Asyut Gov. Samih Saeed declared a state of emergency; the governorate of Asyut is one of Egypt's most sensitive areas because it is the stronghold of Islamic fundamentalist militants who have been seeking to bring down the government of President Hosni Mubarak.

Hundreds of residents displaced from their homes surrounded the governorate headquarters Wednesday, demanding lodging and assistance, according to news reports from southern Egypt.

Saeed said he had ordered immediate cash assistance for the affected villages, as well as the distribution of tents and blankets. He added that the government had called in all available security forces and physicians to help in the disaster.

News reports on Egyptian television and in the semiofficial daily newspaper, Al Ahram, said the Durunka fire was touched off when floodwaters built up against the ridge of mountains on the west side of the Nile Valley at Durunka and swept into a bridge, causing the bridge to collapse onto two fuel storage tanks at the Public Fuel Cooperative in Durunka.

"Huge amounts of water that were collected on the western mountain went down in terrible force toward the storage tanks, causing an electrical short that also caused a huge explosion in one of the tanks at 5:55 a.m.," Al Ahram reported in its early edition today.

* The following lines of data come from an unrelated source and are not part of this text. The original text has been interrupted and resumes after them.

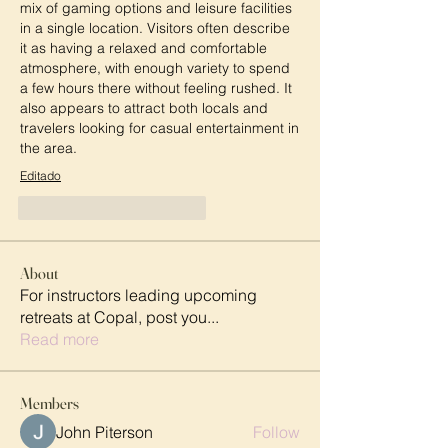
mix of gaming options and leisure facilities 
in a single location. Visitors often describe 
it as having a relaxed and comfortable 
atmosphere, with enough variety to spend 
a few hours there without feeling rushed. It 
also appears to attract both locals and 
travelers looking for casual entertainment in 
the area.
Editado
Me gusta
Reaccionar
About
For instructors leading upcoming
retreats at Copal, post you
...
Read more
Members
John Piterson
Follow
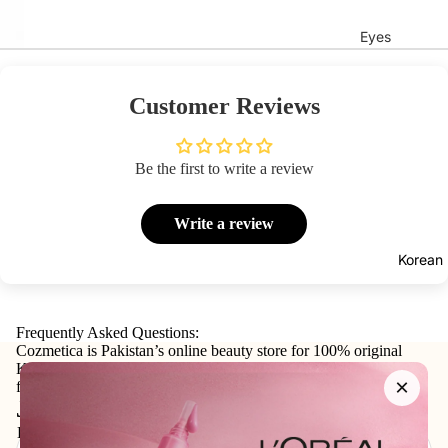
Eyes
Mascara
Eyeliner
Customer Reviews
Eye
Pencil
Be the first to write a review
Eye
Palettes
Write a review
Eyebrow
Korean
Fixer
Eye
Primer
Frequently Asked Questions:
Cozmetica is Pakistan’s online beauty store for 100% original
Lashes &
Korean skincare, makeup, haircare, and personal-care products
×
from trusted international and local brands.
Glues
Join our email list
Email
Face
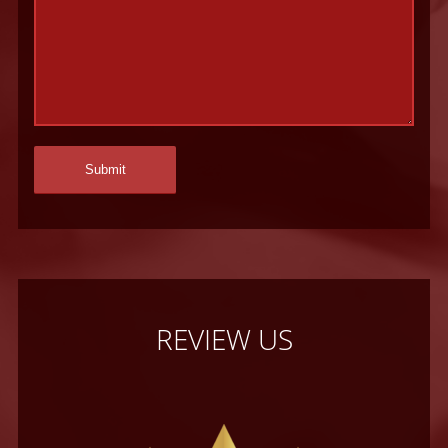
REVIEW US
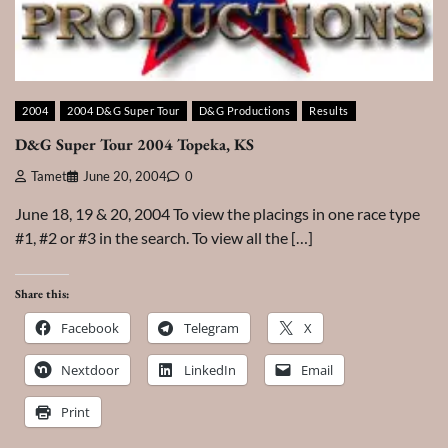
2004
2004 D&G Super Tour
D&G Productions
Results
D&G Super Tour 2004 Topeka, KS
Tamet
June 20, 2004
0
June 18, 19 & 20, 2004 To view the placings in one race type
#1, #2 or #3 in the search. To view all the […]
Share this:
Facebook
Telegram
X
Nextdoor
LinkedIn
Email
Print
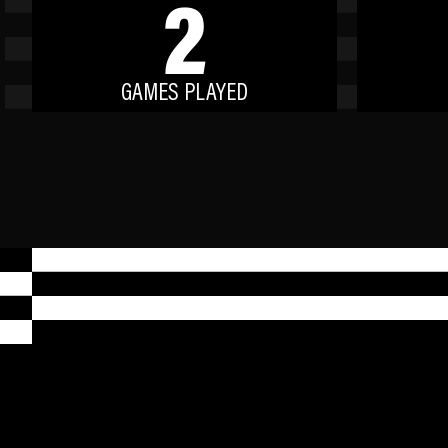
2
GAMES PLAYED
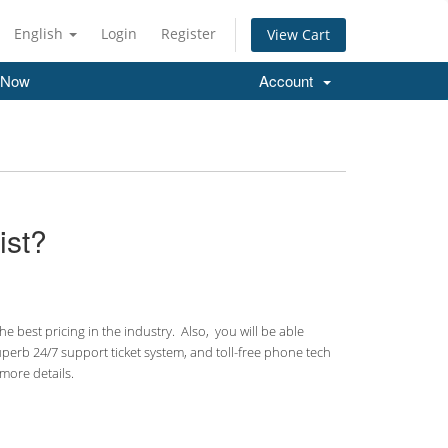
English
Login
Register
View Cart
 Now
Account
ist?
 best pricing in the industry. Also, you will be able
uperb 24/7 support ticket system, and toll-free phone tech
more details.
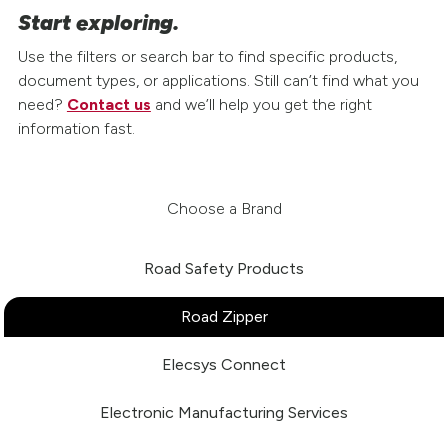
Start exploring.
Use the filters or search bar to find specific products,
document types, or applications. Still can’t find what you
need?
Contact us
and we’ll help you get the right
information fast.
Choose a Brand
Road Safety Products
Road Zipper
Elecsys Connect
Electronic Manufacturing Services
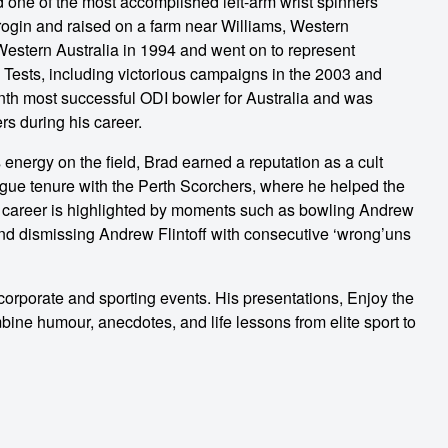
d one of the most accomplished left-arm wrist spinners
rogin and raised on a farm near Williams, Western
 Western Australia in 1994 and went on to represent
 Tests, including victorious campaigns in the 2003 and
th most successful ODI bowler for Australia and was
rs during his career.
 energy on the field, Brad earned a reputation as a cult
eague tenure with the Perth Scorchers, where he helped the
s career is highlighted by moments such as bowling Andrew
and dismissing Andrew Flintoff with consecutive ‘wrong’uns
 corporate and sporting events. His presentations, Enjoy the
bine humour, anecdotes, and life lessons from elite sport to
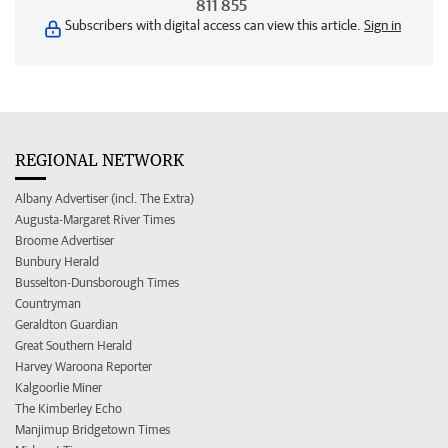
811 855
Subscribers with digital access can view this article.
Sign in
REGIONAL NETWORK
Albany Advertiser (incl. The Extra)
Augusta-Margaret River Times
Broome Advertiser
Bunbury Herald
Busselton-Dunsborough Times
Countryman
Geraldton Guardian
Great Southern Herald
Harvey Waroona Reporter
Kalgoorlie Miner
The Kimberley Echo
Manjimup Bridgetown Times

The resulting fires apparently ignited fuel in a nearby pipeline, and floodwaters swept the burning fuel down into the village, igniting hundreds of homes along the way.

Witnesses said they awoke to the sound of a large explosion and waves of smoke that began to descend on the town of about 22,000 residents.

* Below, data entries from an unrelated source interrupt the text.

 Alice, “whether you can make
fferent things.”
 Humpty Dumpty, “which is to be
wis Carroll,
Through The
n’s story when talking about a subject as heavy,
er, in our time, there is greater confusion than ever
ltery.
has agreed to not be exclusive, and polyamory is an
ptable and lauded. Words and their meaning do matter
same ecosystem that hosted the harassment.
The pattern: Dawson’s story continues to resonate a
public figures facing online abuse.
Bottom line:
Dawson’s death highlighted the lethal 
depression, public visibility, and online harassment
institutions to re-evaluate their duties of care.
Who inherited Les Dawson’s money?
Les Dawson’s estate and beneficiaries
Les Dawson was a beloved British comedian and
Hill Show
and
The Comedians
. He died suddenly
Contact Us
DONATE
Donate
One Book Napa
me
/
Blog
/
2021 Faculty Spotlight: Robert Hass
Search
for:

Raging floodwaters dragged bodies in their path, dumping some of them into a nearby irrigation canal and leaving others trapped in the smoking wreckage of their homes.

The thousands of people fleeing their homes blocked the entry of emergency vehicles into the disaster scene, preventing an early assault against the fire, which eventually burned for more than 12 hours, according to Egyptian news reports.

Eventually, firefighters turned off the fuel taps, but not before much of the village was in ruins. Authorities said the Salam Food Factory burned to the ground, with damages estimated at $23.9 million.

Nearby, flooding in the village of Menshaat el Arab destroyed every house in the village, along with the primary school and the village mosque. Five bodies were found in the rubble.

As statements of sympathy poured in to Mubarak from Arab leaders, there were already recriminations about the oil fire disaster, with at least one member of the president's ruling National Democratic Party criticizing the government for building the oil storage facility so close to a populated area.

"The government failed us when it put up this depot close to where people live," Mohammed Abdel Mohsen Saleh, a Durunka resident and NDP member, told reporters on the scene.

The nine oil tanks in Durunka held about 15,000 tons of petroleum as strategic reserves for the army.